But as is often the case with both Dickens and Knight, it’s more complicated than that. “I think Jaggers represents big-city life, and the ambition and greed that comes with it,” Thomas said in a recent interview. “But as we spend more time with him, we start to see the subtleties, what motivates him as a man, and who he is.”
In general, Knight said, Dickens “either loves, likes or at least forgives his characters,” because he understands the circumstances that occasion their behaviors. He added: “It’s why he is seen as a great social reformer, and it’s what I try to do with someone like Jaggers.

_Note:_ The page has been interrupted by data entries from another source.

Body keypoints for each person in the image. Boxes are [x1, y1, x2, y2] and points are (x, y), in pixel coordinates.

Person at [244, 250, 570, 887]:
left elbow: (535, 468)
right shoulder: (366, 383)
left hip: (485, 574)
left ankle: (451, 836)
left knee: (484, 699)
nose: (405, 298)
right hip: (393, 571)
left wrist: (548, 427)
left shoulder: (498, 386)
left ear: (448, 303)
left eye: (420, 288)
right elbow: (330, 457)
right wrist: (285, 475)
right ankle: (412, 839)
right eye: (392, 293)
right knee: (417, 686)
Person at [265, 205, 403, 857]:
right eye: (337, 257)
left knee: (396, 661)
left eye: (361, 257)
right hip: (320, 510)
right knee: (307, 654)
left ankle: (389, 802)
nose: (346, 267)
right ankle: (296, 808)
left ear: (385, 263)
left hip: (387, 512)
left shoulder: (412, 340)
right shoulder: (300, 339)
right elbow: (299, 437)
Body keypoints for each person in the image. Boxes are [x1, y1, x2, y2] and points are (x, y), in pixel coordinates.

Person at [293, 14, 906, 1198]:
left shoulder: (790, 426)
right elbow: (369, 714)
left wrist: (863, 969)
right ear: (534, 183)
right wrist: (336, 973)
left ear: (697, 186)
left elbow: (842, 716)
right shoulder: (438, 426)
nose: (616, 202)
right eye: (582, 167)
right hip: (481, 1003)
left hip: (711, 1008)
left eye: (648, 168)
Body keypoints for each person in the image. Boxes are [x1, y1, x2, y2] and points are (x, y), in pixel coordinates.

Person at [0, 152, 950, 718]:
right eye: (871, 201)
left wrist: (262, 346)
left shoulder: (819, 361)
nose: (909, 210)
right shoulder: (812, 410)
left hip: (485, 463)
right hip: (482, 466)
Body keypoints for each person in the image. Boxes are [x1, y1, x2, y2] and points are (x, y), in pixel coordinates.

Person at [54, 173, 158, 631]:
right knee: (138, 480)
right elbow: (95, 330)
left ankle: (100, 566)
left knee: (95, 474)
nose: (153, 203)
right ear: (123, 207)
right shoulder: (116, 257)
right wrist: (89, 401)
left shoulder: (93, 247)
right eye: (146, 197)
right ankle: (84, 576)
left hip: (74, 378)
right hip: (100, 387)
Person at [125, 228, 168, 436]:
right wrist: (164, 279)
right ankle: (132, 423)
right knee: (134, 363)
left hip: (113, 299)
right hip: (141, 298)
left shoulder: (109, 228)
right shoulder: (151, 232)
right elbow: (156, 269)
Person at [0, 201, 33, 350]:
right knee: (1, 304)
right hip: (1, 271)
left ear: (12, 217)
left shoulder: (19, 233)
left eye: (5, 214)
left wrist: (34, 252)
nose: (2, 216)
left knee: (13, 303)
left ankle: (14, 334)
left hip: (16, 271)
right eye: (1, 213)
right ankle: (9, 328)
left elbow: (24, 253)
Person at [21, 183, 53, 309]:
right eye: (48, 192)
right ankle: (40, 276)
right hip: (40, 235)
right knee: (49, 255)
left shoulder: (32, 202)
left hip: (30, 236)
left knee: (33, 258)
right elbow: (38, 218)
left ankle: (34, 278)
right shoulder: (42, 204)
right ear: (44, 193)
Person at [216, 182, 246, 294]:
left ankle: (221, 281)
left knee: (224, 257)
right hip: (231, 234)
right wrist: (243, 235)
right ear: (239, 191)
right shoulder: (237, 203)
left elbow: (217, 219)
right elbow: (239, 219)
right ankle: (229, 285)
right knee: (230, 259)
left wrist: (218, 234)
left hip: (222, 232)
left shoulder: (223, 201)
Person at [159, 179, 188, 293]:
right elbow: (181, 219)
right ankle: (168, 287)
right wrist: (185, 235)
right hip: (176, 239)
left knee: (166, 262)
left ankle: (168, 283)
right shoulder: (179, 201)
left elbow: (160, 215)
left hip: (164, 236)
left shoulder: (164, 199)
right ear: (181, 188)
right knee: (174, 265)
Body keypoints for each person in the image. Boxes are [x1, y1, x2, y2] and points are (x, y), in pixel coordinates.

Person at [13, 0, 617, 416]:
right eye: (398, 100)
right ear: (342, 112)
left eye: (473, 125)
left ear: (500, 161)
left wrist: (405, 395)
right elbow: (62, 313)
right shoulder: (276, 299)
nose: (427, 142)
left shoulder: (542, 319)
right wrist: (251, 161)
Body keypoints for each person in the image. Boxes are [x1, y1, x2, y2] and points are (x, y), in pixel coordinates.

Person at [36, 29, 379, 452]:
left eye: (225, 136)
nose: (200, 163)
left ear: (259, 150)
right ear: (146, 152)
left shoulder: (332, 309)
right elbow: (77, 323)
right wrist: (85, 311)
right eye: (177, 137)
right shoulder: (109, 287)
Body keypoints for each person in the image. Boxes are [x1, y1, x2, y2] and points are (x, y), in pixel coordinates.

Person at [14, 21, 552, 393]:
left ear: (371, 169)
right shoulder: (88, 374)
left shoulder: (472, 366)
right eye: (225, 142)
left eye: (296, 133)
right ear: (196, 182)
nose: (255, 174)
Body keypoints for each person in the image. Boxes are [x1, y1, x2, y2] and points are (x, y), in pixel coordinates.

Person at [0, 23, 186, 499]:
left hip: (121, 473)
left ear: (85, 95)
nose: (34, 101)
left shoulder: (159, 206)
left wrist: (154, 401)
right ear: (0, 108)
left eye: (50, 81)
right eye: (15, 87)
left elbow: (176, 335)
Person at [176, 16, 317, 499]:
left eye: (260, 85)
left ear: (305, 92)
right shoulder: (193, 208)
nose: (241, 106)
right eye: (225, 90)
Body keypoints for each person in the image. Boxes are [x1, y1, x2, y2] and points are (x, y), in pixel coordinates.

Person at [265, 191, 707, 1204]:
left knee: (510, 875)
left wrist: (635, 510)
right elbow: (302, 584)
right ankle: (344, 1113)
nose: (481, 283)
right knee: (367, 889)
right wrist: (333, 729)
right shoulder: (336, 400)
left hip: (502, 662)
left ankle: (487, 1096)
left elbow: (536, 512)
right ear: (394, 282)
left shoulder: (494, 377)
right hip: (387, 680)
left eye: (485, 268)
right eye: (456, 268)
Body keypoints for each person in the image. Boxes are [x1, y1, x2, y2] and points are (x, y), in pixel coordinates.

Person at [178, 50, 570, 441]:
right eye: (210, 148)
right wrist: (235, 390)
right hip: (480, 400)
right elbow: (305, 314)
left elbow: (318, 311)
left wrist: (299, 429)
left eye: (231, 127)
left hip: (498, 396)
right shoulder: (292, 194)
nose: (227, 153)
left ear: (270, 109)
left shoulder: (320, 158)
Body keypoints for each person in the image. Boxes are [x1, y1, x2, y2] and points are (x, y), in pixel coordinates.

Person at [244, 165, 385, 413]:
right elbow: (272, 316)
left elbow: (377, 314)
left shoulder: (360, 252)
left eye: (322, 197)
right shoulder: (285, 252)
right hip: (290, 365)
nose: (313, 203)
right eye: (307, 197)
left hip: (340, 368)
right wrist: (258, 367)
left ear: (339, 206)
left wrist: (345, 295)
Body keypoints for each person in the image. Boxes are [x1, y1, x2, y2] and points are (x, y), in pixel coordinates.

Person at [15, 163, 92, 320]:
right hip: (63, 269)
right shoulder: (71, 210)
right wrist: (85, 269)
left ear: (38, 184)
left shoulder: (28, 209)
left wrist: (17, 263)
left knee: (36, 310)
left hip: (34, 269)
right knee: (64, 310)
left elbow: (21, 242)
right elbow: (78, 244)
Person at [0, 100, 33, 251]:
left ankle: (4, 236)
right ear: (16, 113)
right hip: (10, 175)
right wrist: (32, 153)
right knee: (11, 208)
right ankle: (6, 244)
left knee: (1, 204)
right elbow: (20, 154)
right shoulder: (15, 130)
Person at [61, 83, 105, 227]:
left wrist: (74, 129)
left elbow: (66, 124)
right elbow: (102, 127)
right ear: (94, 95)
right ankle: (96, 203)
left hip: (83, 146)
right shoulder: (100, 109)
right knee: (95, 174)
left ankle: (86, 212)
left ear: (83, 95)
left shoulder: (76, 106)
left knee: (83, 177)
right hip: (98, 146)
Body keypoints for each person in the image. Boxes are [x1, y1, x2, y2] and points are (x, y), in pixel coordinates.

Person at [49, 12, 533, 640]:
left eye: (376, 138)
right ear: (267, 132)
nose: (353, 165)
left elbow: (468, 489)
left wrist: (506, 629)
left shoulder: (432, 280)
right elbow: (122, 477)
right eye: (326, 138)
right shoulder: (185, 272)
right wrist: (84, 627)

I am depicting the awful things he does, but you come to understand why, and forgive them.”
The same empathy is shown to Magwitch, the convict who changes Pip’s life. “It’s easy to just play the baddie, but more interesting to get to the human being within,” Harris said in a video interview, adding that reading the writings of the psychoanalyst Carl Jung had fed into his portrayal. “Magwitch is such an archetypal figure, someone who seems to have broken free, be outside the law,” Harris said. “You get an idea of what he might represent for the boy.”
In Knight’s version of the story, Pip is a feistier character than the innocent of the novel. “It’s easy to play him as naïve, but he is flawed, has elements to his character that are narcissistic and destructive,” Whitehead said. “I wanted to show him as having some fire in his belly.” He added that Knight’s script shows Pip’s ambition, his desire to rise in social class, driving him “like a moth to a flame.”
As a counterbalance to the darkness, Knight offers the possibility of redemption to Miss Havisham, whom Colman plays with imperious verve. Her way into the character, she said, came from Verity Hawkes, the show’s costume designer. “Rot is growing up the dress, and gets slightly more moldy as the scenes go by,” Colman wrote in an email. “There is a canker that Miss Havisham has allowed, welcomed even, in her heartbreak and desire for revenge.”